(Data extracted from a collection)
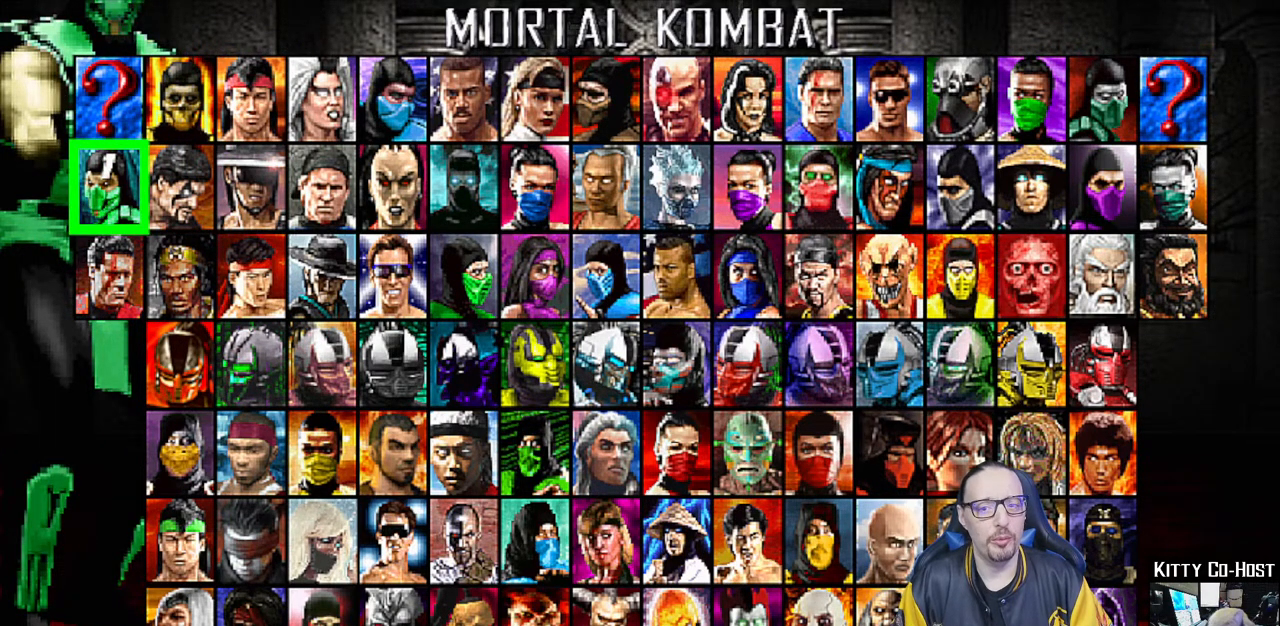
{"buttons": [], "left_stick": "center", "right_stick": "center"}
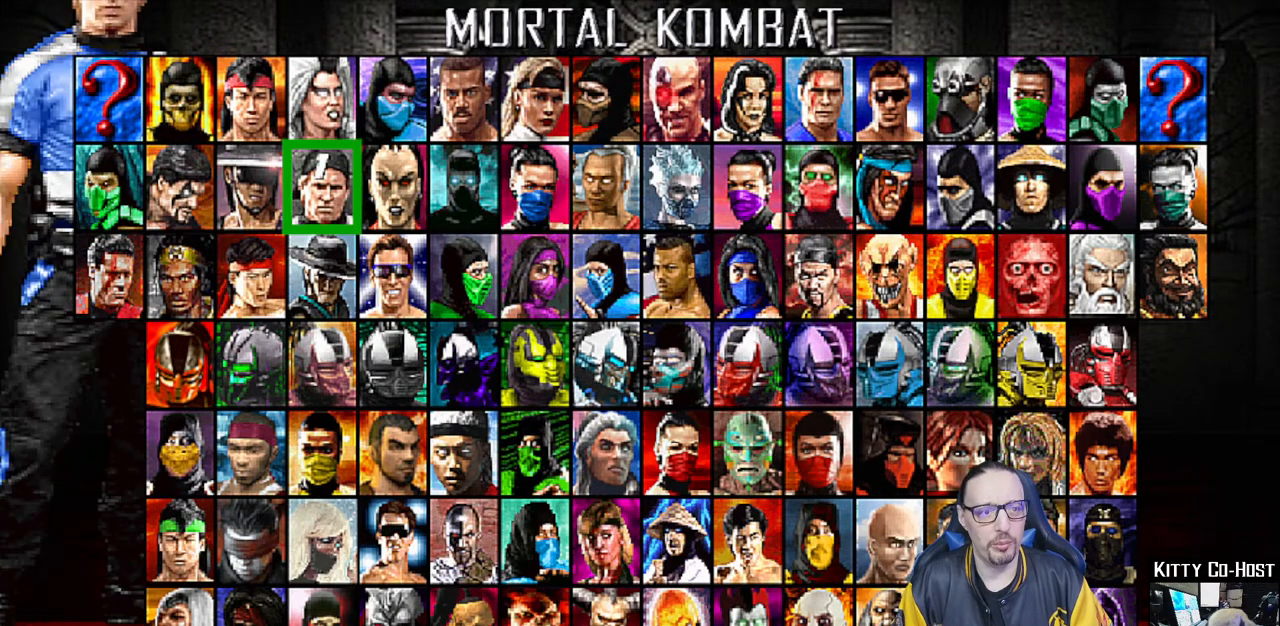
{"buttons": ["DPAD_LEFT"], "left_stick": "center", "right_stick": "center", "events": [[217, "DPAD_DOWN", "down"], [317, "DPAD_DOWN", "up"], [483, "DPAD_LEFT", "down"]]}
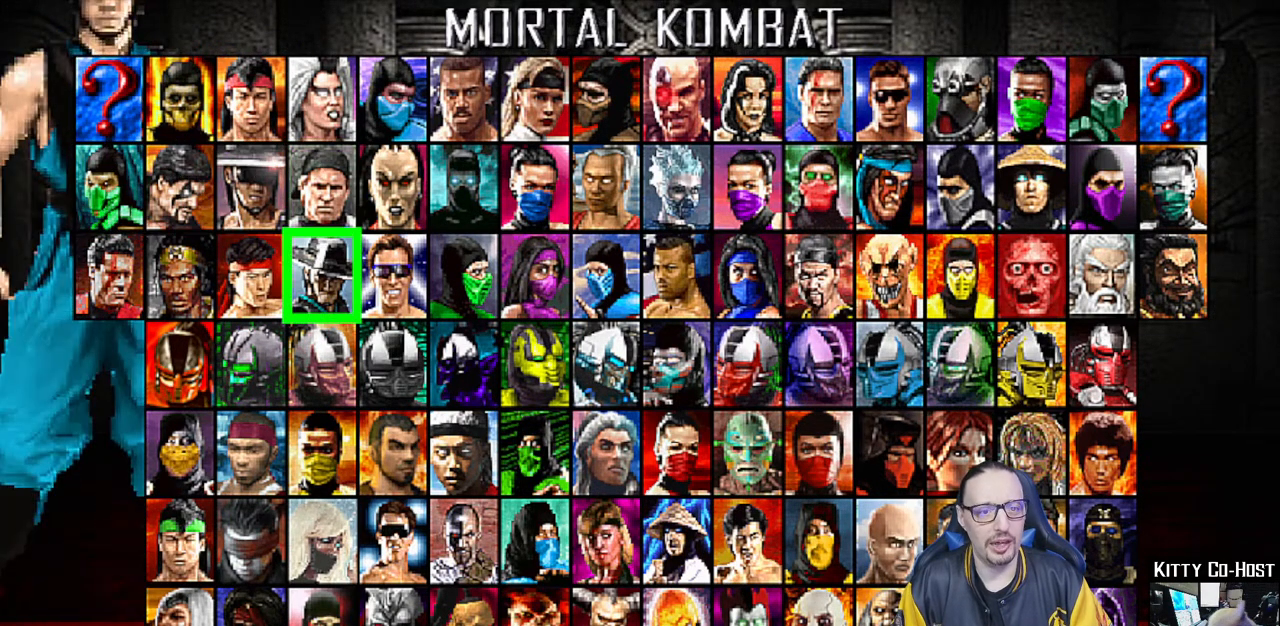
{"buttons": ["DPAD_UP"], "left_stick": "center", "right_stick": "center", "events": [[83, "DPAD_LEFT", "up"], [167, "DPAD_LEFT", "down"], [267, "DPAD_LEFT", "up"], [400, "DPAD_UP", "down"]]}
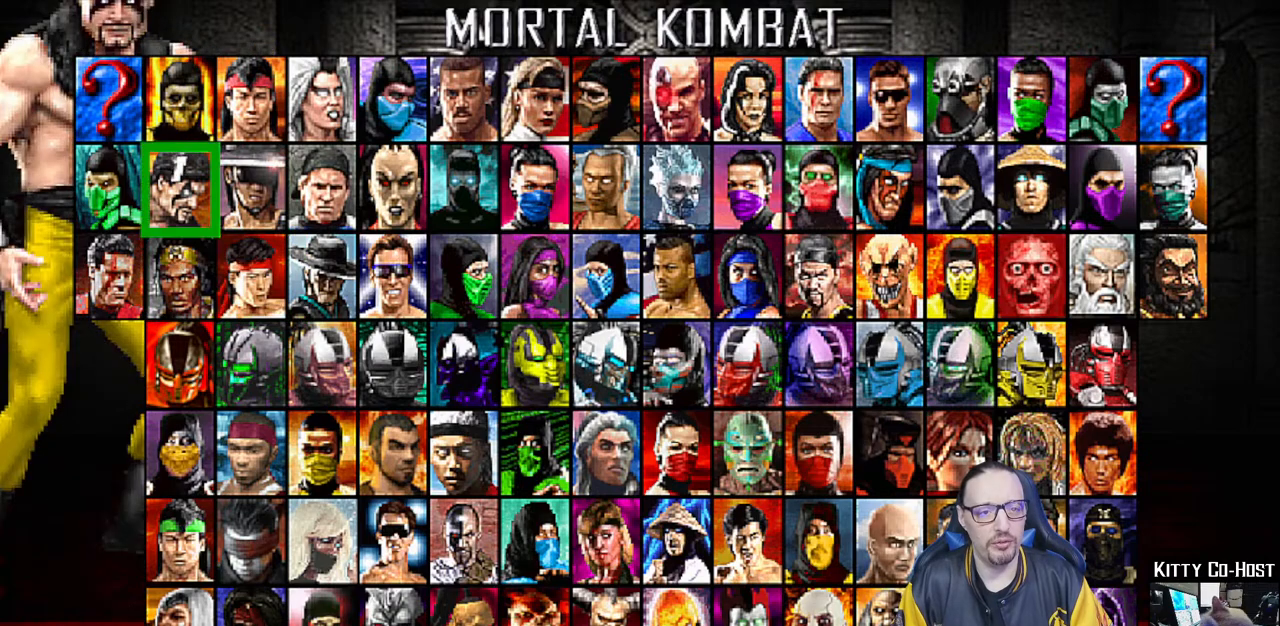
{"buttons": [], "left_stick": "center", "right_stick": "center", "events": [[17, "DPAD_UP", "up"], [100, "DPAD_UP", "down"], [183, "DPAD_UP", "up"]]}
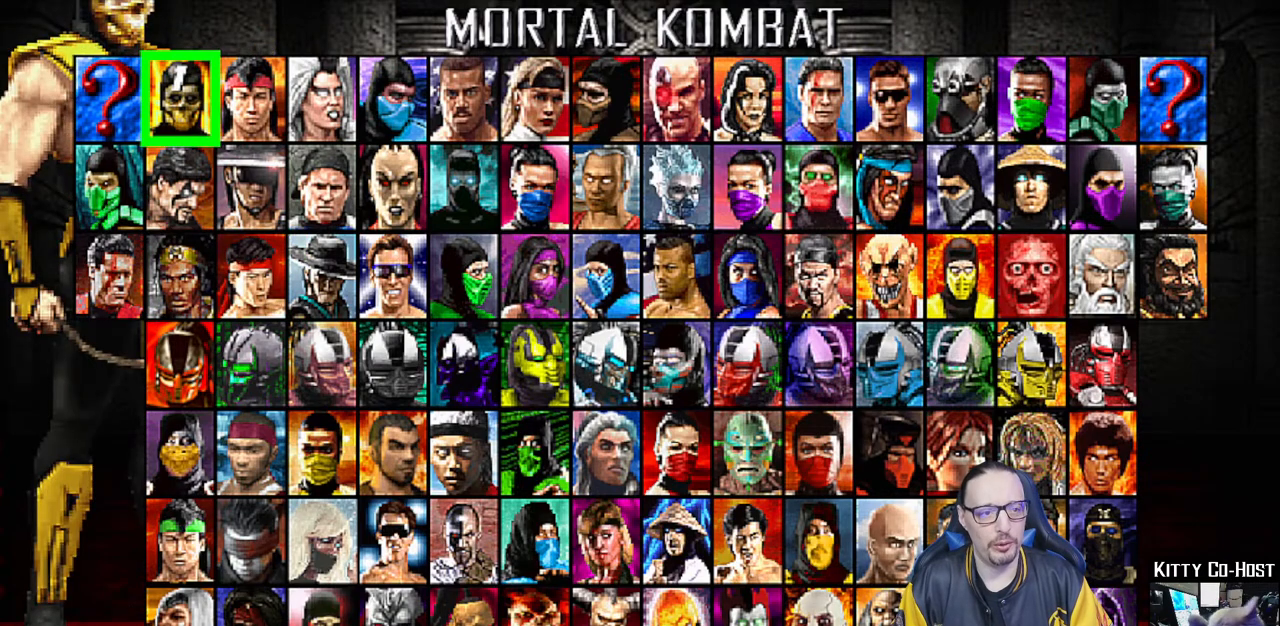
{"buttons": [], "left_stick": "center", "right_stick": "center", "events": [[17, "DPAD_RIGHT", "down"], [150, "DPAD_RIGHT", "up"]]}
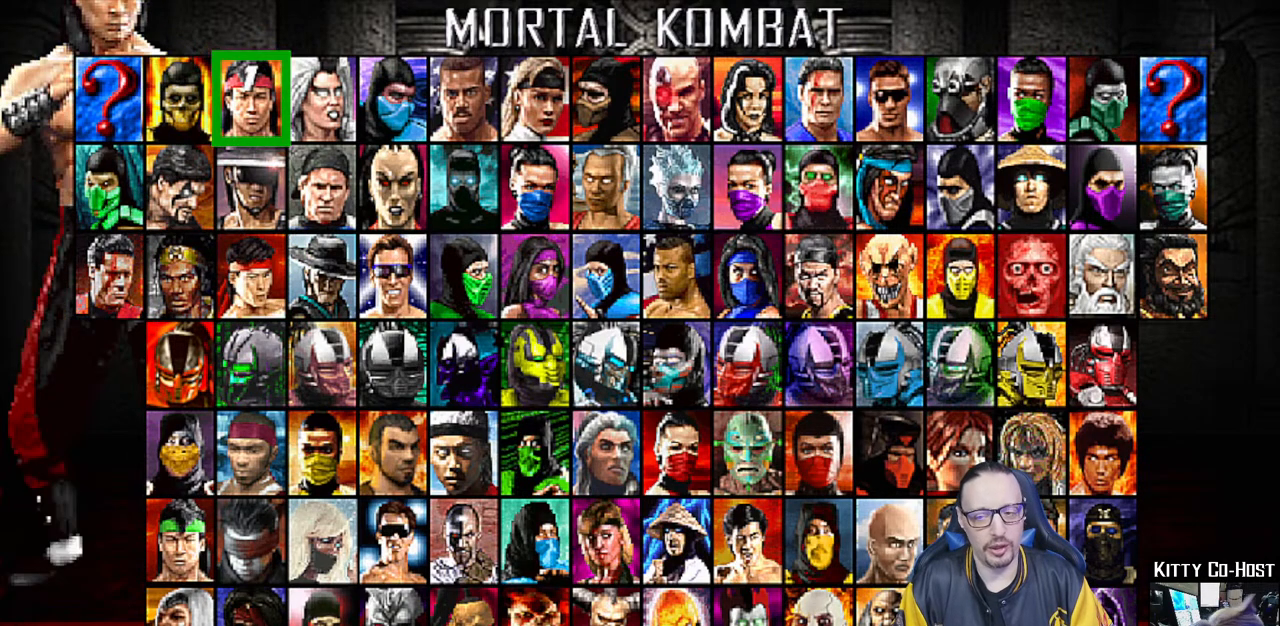
{"buttons": [], "left_stick": "center", "right_stick": "center", "events": []}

* **Assignment**
Once the pictures are set aside, repeat the data above exactly.

* **Task output**
{"buttons": [], "left_stick": "center", "right_stick": "center"}
{"buttons": ["DPAD_LEFT"], "left_stick": "center", "right_stick": "center", "events": [[217, "DPAD_DOWN", "down"], [317, "DPAD_DOWN", "up"], [483, "DPAD_LEFT", "down"]]}
{"buttons": ["DPAD_UP"], "left_stick": "center", "right_stick": "center", "events": [[83, "DPAD_LEFT", "up"], [167, "DPAD_LEFT", "down"], [267, "DPAD_LEFT", "up"], [400, "DPAD_UP", "down"]]}
{"buttons": [], "left_stick": "center", "right_stick": "center", "events": [[17, "DPAD_UP", "up"], [100, "DPAD_UP", "down"], [183, "DPAD_UP", "up"]]}
{"buttons": [], "left_stick": "center", "right_stick": "center", "events": [[17, "DPAD_RIGHT", "down"], [150, "DPAD_RIGHT", "up"]]}
{"buttons": [], "left_stick": "center", "right_stick": "center", "events": []}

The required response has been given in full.